§ **Set task**: Show each line in the entries below that contains the word "color", copying every such line unchanged.

§ **Records for this exercise**:

:::

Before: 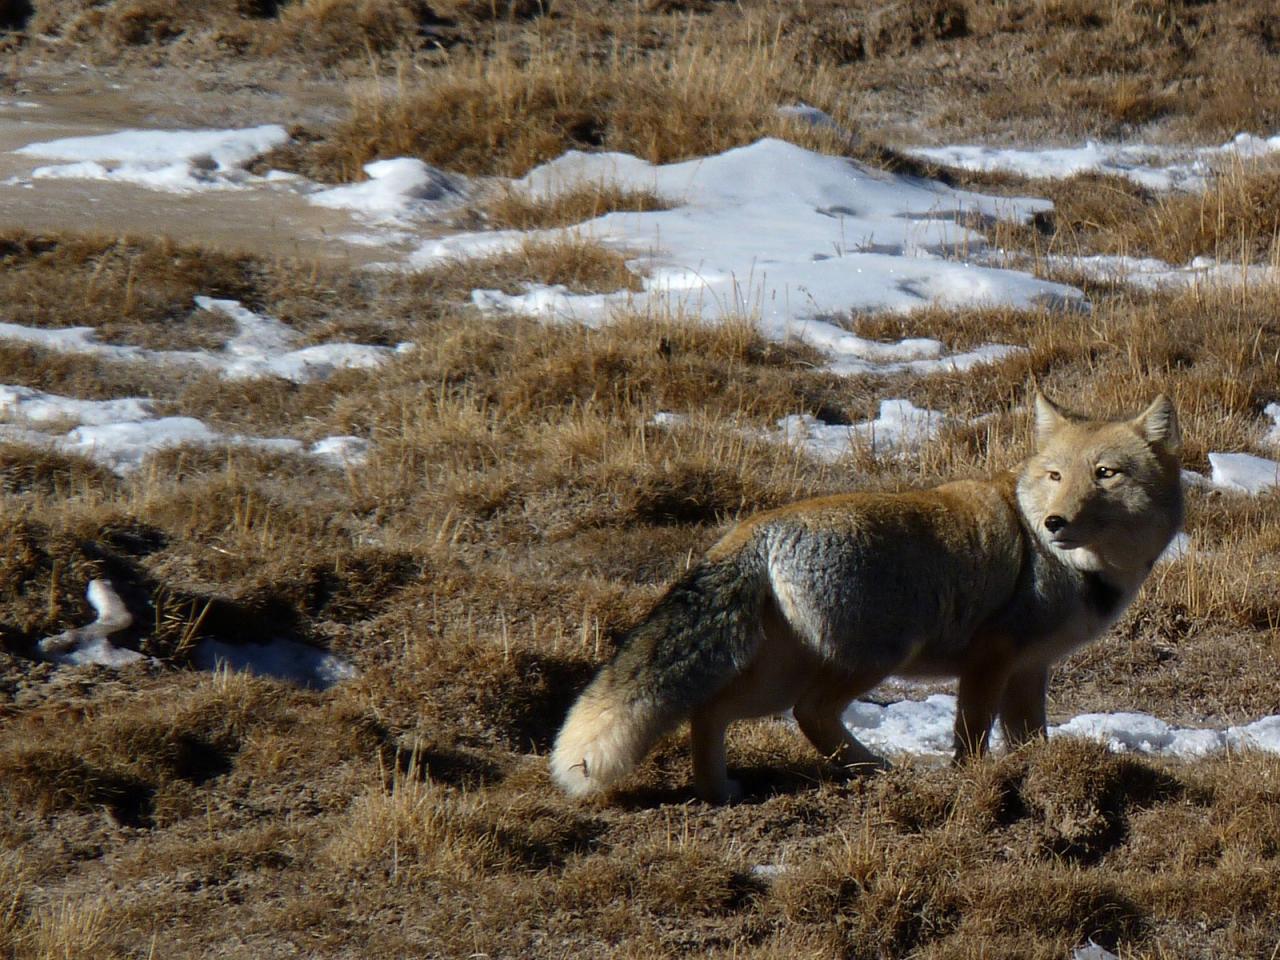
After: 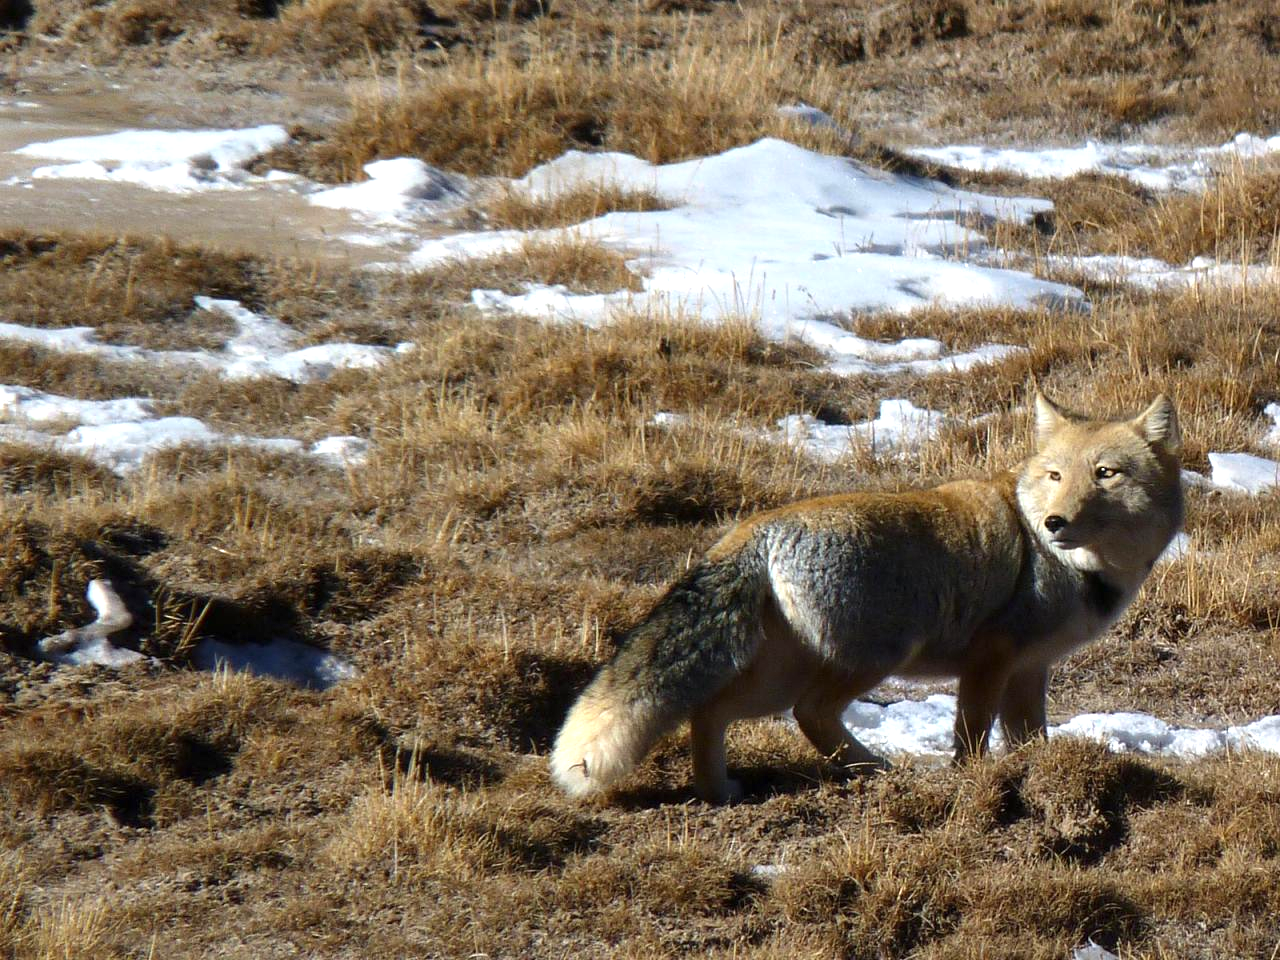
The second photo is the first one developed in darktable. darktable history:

:::

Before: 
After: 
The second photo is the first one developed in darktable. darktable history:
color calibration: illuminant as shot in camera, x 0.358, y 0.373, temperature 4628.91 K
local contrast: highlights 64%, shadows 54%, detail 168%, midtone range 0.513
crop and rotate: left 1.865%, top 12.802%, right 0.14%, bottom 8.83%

:::

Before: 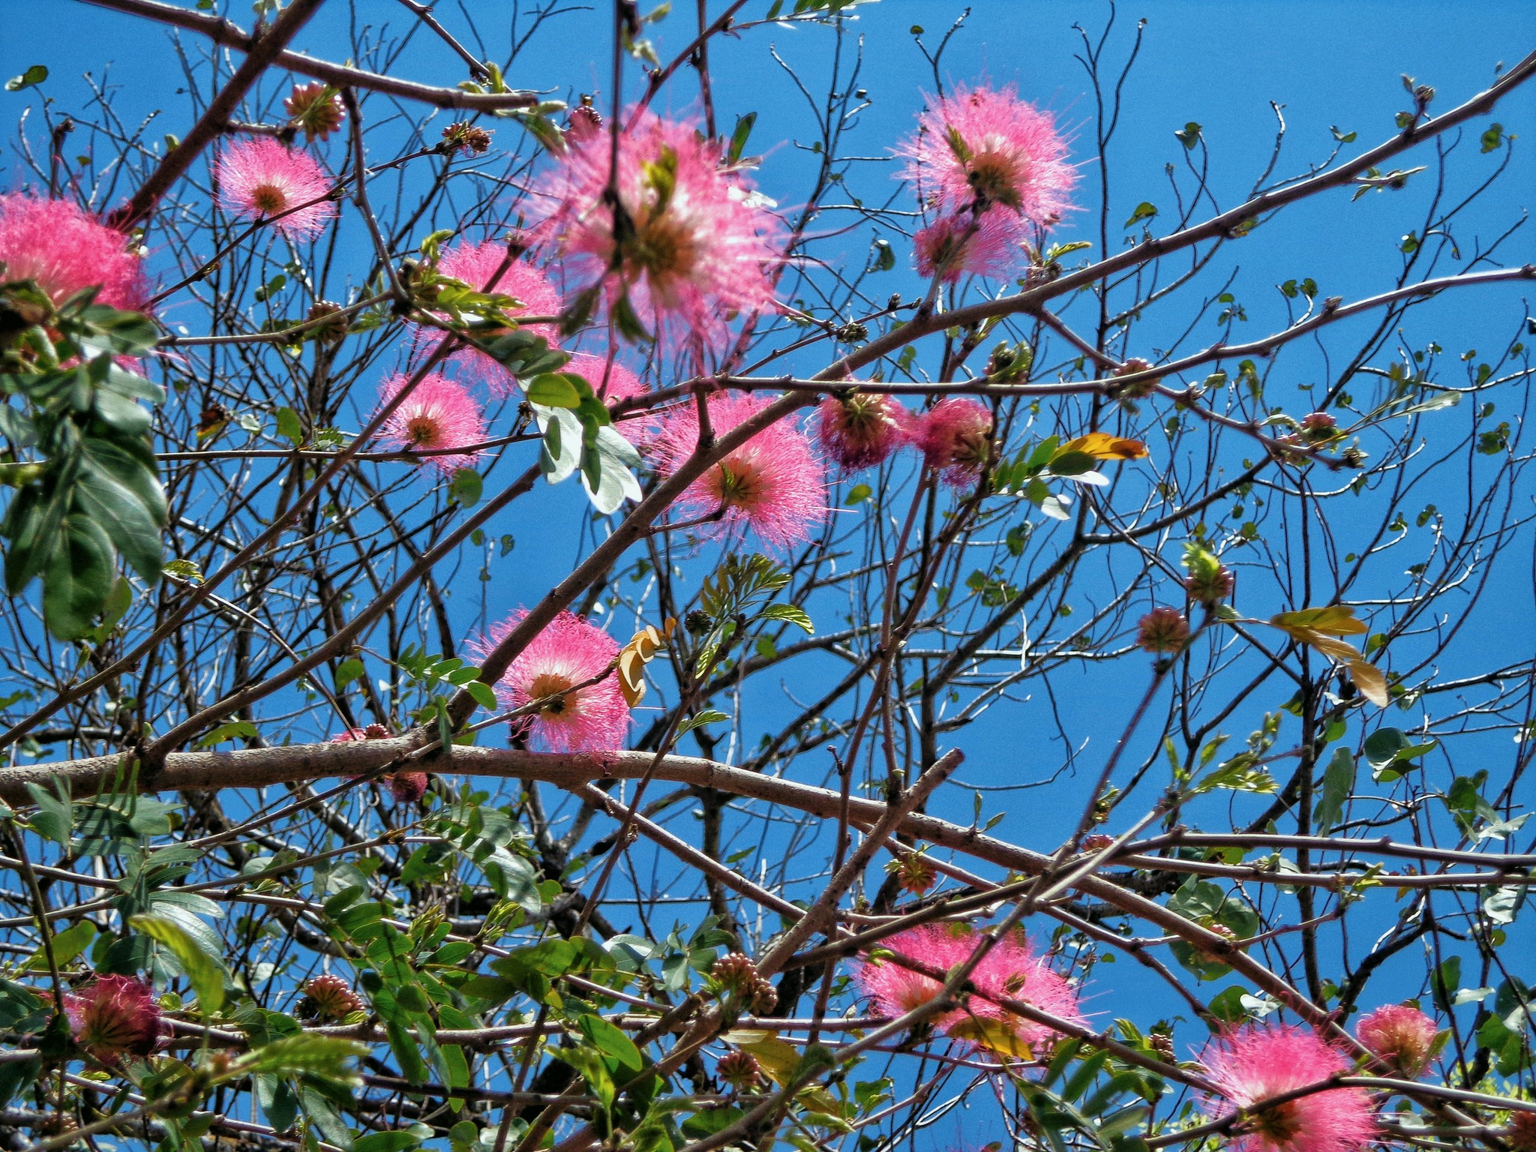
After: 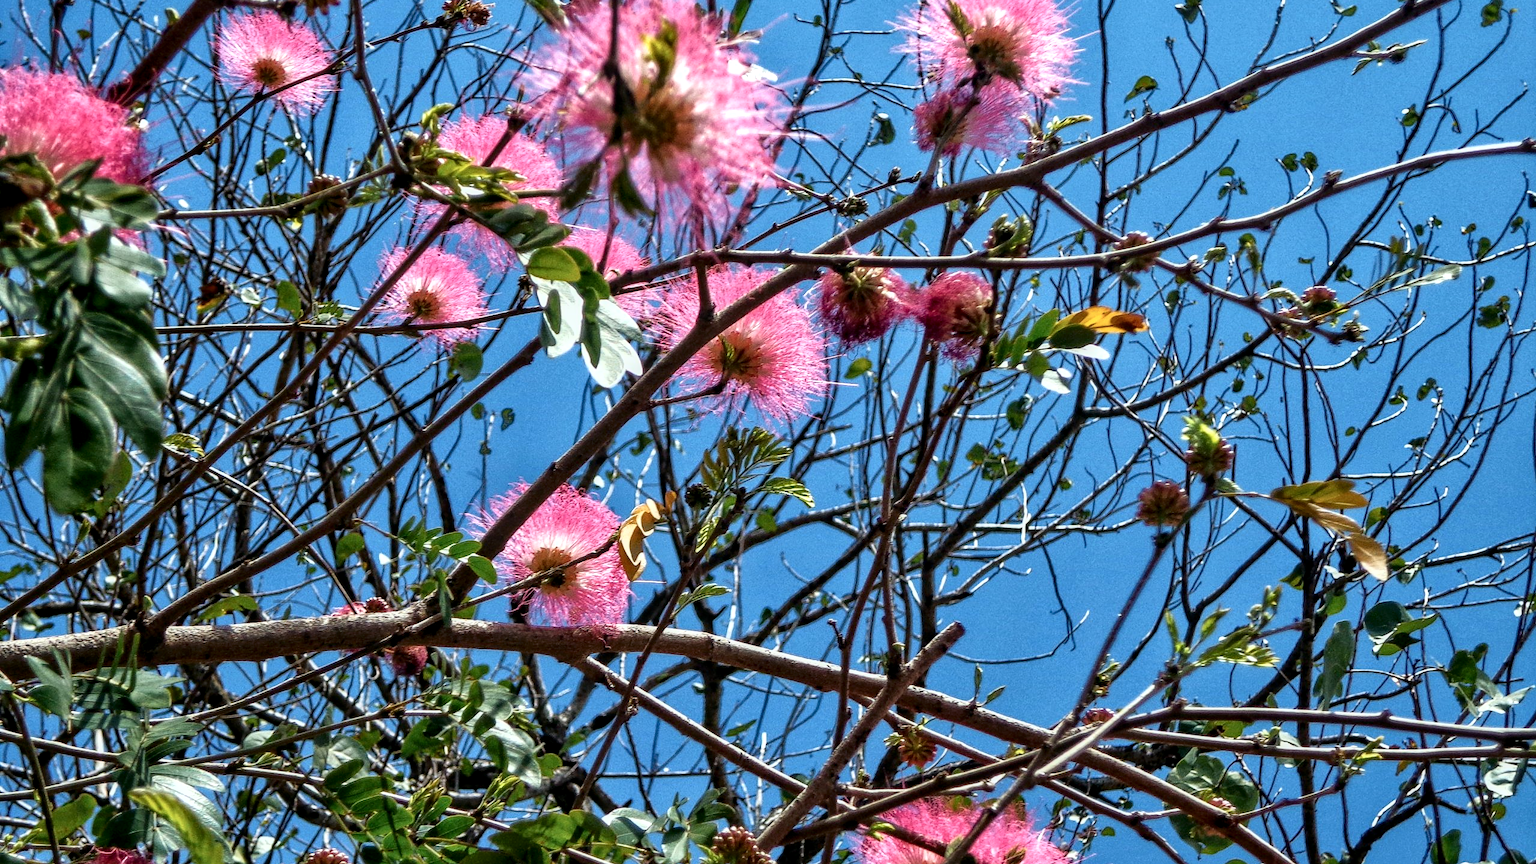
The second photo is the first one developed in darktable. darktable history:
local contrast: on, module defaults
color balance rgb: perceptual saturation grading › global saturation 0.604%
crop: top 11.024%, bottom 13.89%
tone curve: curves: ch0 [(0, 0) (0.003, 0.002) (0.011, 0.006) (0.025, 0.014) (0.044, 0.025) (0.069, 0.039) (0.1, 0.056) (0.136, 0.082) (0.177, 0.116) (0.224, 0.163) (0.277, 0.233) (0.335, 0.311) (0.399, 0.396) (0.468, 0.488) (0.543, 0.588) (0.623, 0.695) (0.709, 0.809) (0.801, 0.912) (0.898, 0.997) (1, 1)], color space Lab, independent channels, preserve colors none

:::

§ **The solution**:
color calibration: illuminant as shot in camera, x 0.358, y 0.373, temperature 4628.91 K
color balance rgb: perceptual saturation grading › global saturation 0.604%
tone curve: curves: ch0 [(0, 0) (0.003, 0.002) (0.011, 0.006) (0.025, 0.014) (0.044, 0.025) (0.069, 0.039) (0.1, 0.056) (0.136, 0.082) (0.177, 0.116) (0.224, 0.163) (0.277, 0.233) (0.335, 0.311) (0.399, 0.396) (0.468, 0.488) (0.543, 0.588) (0.623, 0.695) (0.709, 0.809) (0.801, 0.912) (0.898, 0.997) (1, 1)], color space Lab, independent channels, preserve colors none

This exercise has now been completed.